Today is my second morning waking up before 6:30. It wasn’t good. I slumpwalked downstairs for breakfast. Steve poured me coffee into my favorite mug – a black and white monogrammed one my sister got me. Awhile ago, the handle broke off, but Steve superglued it back on for me. Apparently superglue is not eternal. As I held the mug up to my lips by the handle, the cup part dropped, splattering warm coffee all over my body on the way down to my freshly mopped kitchen floor.
I had to take a second shower (to my three male readers: all though this is an insignificant and quick task for you, for a woman with hair, it is a giant pain in the ass). I still had some extra time, so I popped in my yoga DVD. While I was standing erect with my palms pressed together above my head (the only yoga pose I know), the spinning ceiling fan knocked my phalanges together as I yelped in pain.
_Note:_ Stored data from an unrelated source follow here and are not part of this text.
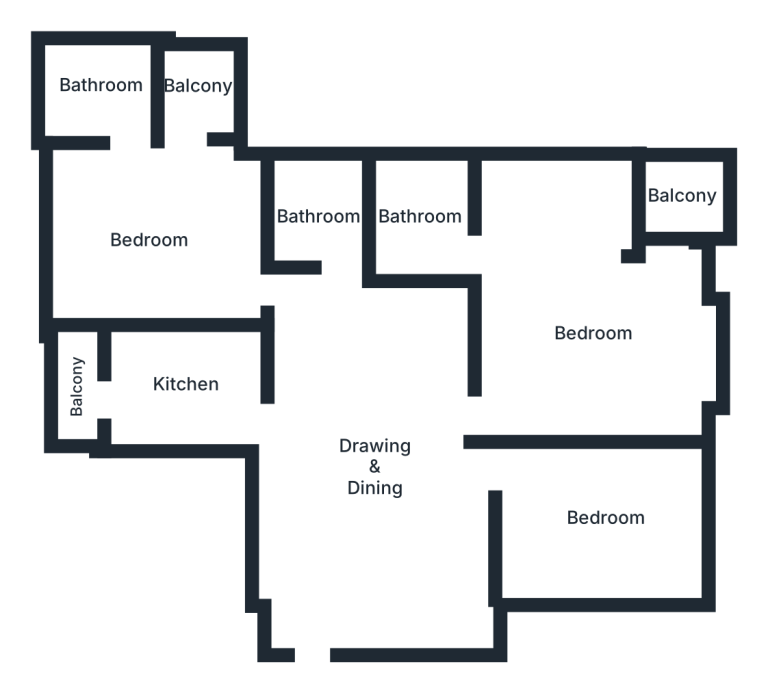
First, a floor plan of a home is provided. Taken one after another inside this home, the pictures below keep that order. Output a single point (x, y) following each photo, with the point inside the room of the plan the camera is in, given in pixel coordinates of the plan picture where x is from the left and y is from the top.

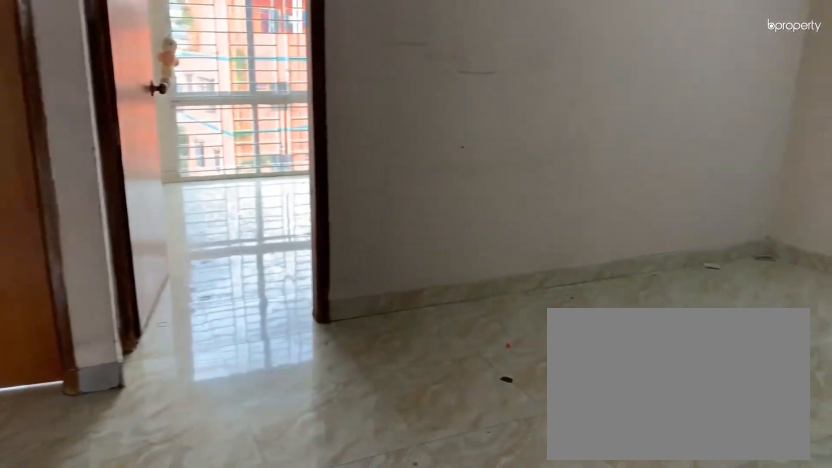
(378, 475)
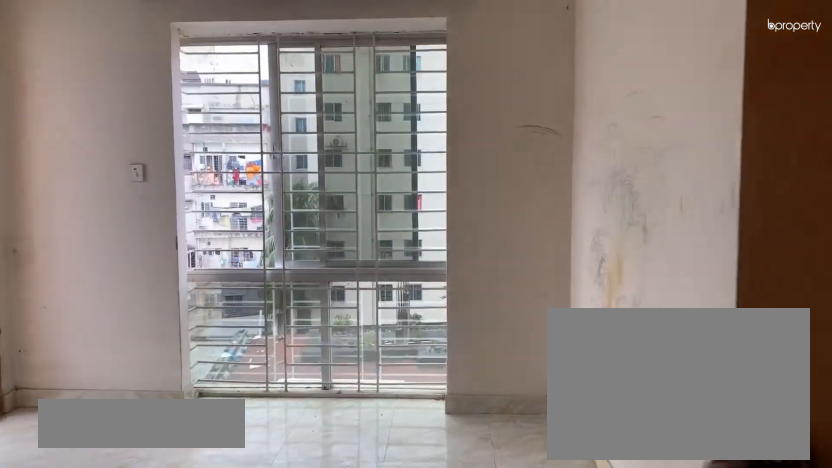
(592, 340)
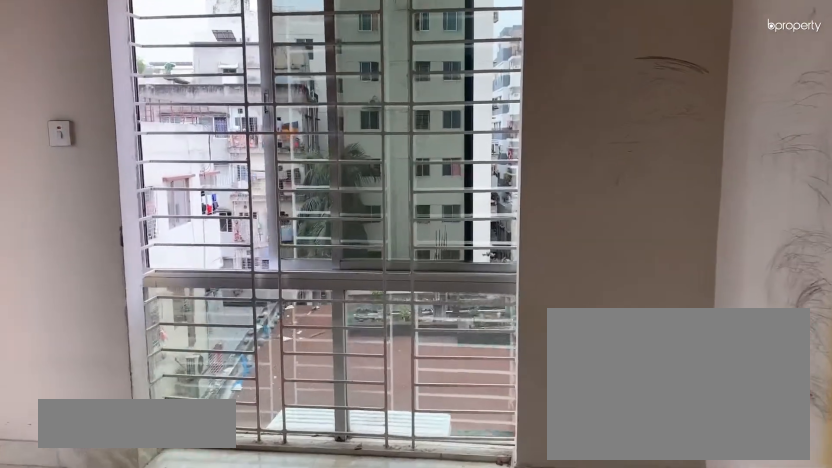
(592, 340)
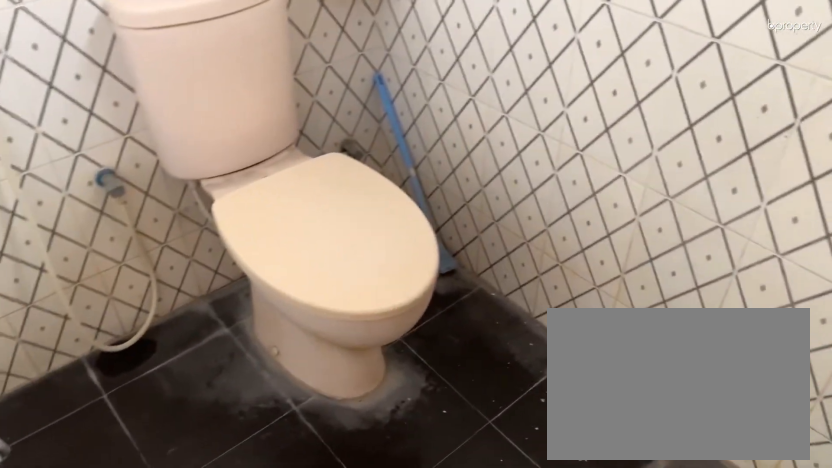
(102, 80)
Finally, I make it to work, cursing the morning and my shitty home brewed coffee I never got to drink. As soon as I walk into my office, I see a ceiling tile in pieces on the floor and water stains on the carpet all around it. The ceiling is dripping. Someone surmises the problem to be the air conditioner, and a service is called. “Please don’t shut off the air,” I whine like the overheated hyperhidrosis victim I am. No one gives a shit what I have to say about my clammy hands – the air is turned off. The temperature climbs and climbs until I can’t take it any longer – I leave to get a cold specialty coffee, and consider not returning at all.
But I do return. Because I’m a responsible adult who needs a paycheck. And because I know in the grand scheme of life, these problems aren’t really problems. There are people with a much shittier time of life than mine. But I’m so busy being a self-involved whiner I don’t even notice it. Tomorrow the alarm will sound bright and early again. And maybe tomorrow I won’t violently suffocate it with my pillow.